# Exercise directions
Below are lines of records; copy exactly those from the one containing "erché unico, ma" through the one containing "rodinnú farmu: Kozie mlieko nemusí mať", leaving the pictures behind.
Records to use: Begin
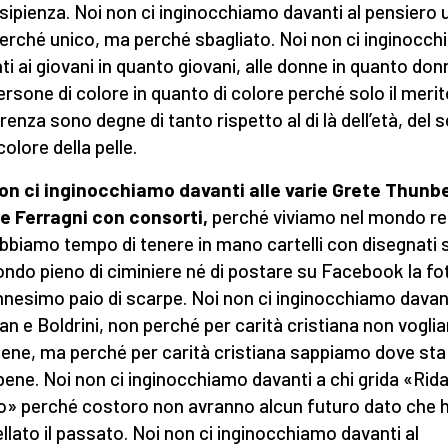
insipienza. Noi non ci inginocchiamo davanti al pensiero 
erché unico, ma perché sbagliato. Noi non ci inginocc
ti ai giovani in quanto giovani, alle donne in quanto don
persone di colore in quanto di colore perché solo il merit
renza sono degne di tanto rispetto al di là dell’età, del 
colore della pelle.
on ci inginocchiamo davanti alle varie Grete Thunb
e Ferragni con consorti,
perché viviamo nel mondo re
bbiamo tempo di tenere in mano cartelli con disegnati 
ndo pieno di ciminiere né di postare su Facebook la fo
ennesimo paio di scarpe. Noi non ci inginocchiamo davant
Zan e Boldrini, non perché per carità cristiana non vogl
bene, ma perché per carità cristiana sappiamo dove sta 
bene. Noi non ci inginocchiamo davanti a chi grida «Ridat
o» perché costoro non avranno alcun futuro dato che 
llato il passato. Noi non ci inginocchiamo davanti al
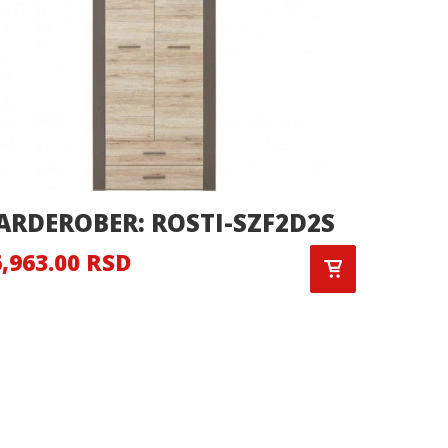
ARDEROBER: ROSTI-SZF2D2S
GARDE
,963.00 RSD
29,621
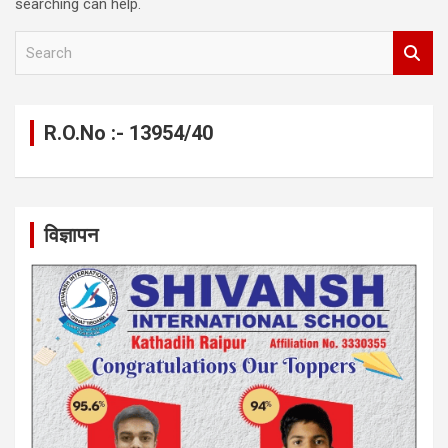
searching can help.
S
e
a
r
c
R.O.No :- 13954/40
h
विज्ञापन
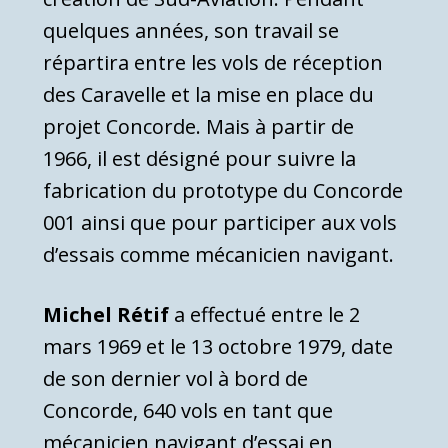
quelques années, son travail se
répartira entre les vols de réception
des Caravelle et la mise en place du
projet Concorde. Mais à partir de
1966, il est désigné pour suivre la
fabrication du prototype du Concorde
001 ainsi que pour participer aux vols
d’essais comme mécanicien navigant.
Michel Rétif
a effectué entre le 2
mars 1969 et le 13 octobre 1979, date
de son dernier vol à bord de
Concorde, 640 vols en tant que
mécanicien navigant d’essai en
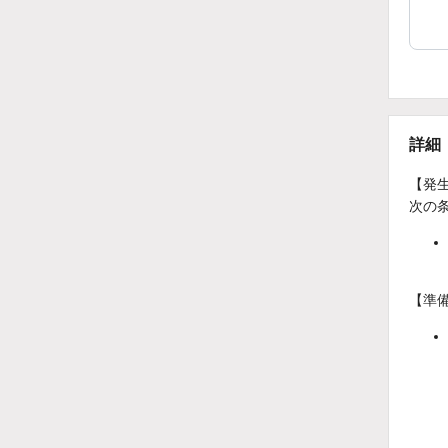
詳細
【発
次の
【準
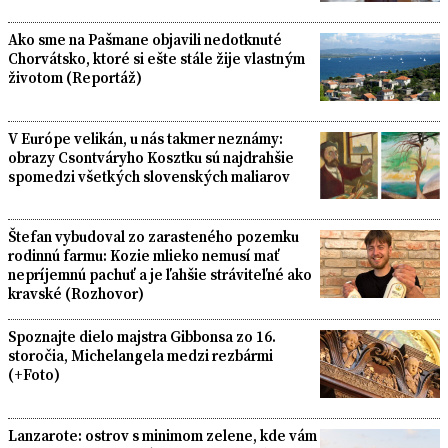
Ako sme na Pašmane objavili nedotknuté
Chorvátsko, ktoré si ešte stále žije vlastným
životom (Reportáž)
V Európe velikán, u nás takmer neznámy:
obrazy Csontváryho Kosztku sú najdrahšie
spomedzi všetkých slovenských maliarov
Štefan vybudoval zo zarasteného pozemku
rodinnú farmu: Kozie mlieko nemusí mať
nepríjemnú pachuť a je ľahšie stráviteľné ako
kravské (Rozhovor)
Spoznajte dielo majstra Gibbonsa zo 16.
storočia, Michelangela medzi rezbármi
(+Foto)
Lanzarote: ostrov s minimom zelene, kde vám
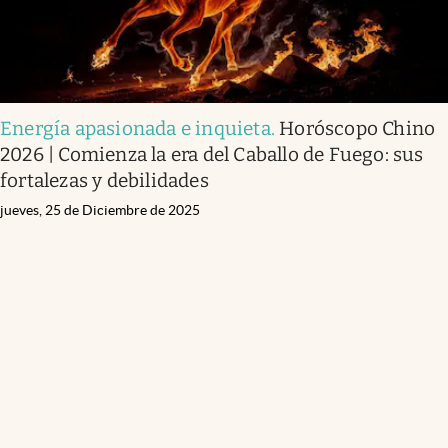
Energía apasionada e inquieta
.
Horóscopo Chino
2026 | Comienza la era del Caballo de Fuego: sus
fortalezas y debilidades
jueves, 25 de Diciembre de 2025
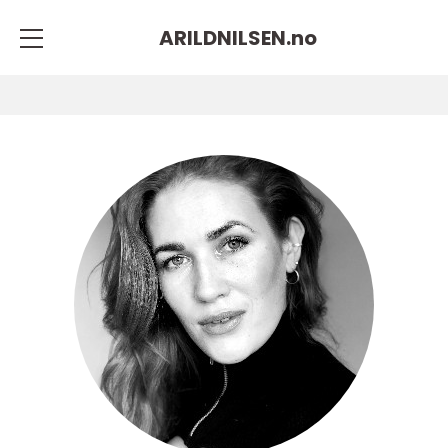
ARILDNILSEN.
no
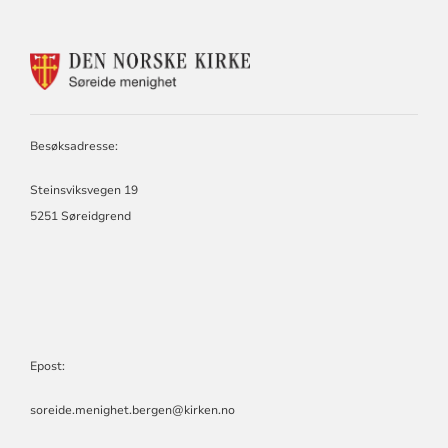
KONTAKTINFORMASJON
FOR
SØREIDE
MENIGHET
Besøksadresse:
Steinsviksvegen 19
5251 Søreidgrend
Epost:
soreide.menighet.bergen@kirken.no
Records to use: End
# Exercise solution
erché unico, ma perché sbagliato. Noi non ci inginocc
ti ai giovani in quanto giovani, alle donne in quanto don
persone di colore in quanto di colore perché solo il merit
renza sono degne di tanto rispetto al di là dell’età, del 
colore della pelle.
on ci inginocchiamo davanti alle varie Grete Thunb
e Ferragni con consorti,
perché viviamo nel mondo re
bbiamo tempo di tenere in mano cartelli con disegnati 
ndo pieno di ciminiere né di postare su Facebook la fo
ennesimo paio di scarpe. Noi non ci inginocchiamo davant
Zan e Boldrini, non perché per carità cristiana non vogl
bene, ma perché per carità cristiana sappiamo dove sta 
bene. Noi non ci inginocchiamo davanti a chi grida «Ridat
o» perché costoro non avranno alcun futuro dato che 
llato il passato. Noi non ci inginocchiamo davanti al
ARDEROBER: ROSTI-SZF2D2S
GARDE
,963.00 RSD
29,621
searching can help.
S
e
a
r
c
R.O.No :- 13954/40
h
विज्ञापन
quelques années, son travail se
répartira entre les vols de réception
des Caravelle et la mise en place du
projet Concorde. Mais à partir de
1966, il est désigné pour suivre la
fabrication du prototype du Concorde
001 ainsi que pour participer aux vols
d’essais comme mécanicien navigant.
Michel Rétif
a effectué entre le 2
mars 1969 et le 13 octobre 1979, date
de son dernier vol à bord de
Concorde, 640 vols en tant que
mécanicien navigant d’essai en
詳細
【発
次の
【準
Ako sme na Pašmane objavili nedotknuté
Chorvátsko, ktoré si ešte stále žije vlastným
životom (Reportáž)
V Európe velikán, u nás takmer neznámy:
obrazy Csontváryho Kosztku sú najdrahšie
spomedzi všetkých slovenských maliarov
Štefan vybudoval zo zarasteného pozemku
rodinnú farmu: Kozie mlieko nemusí mať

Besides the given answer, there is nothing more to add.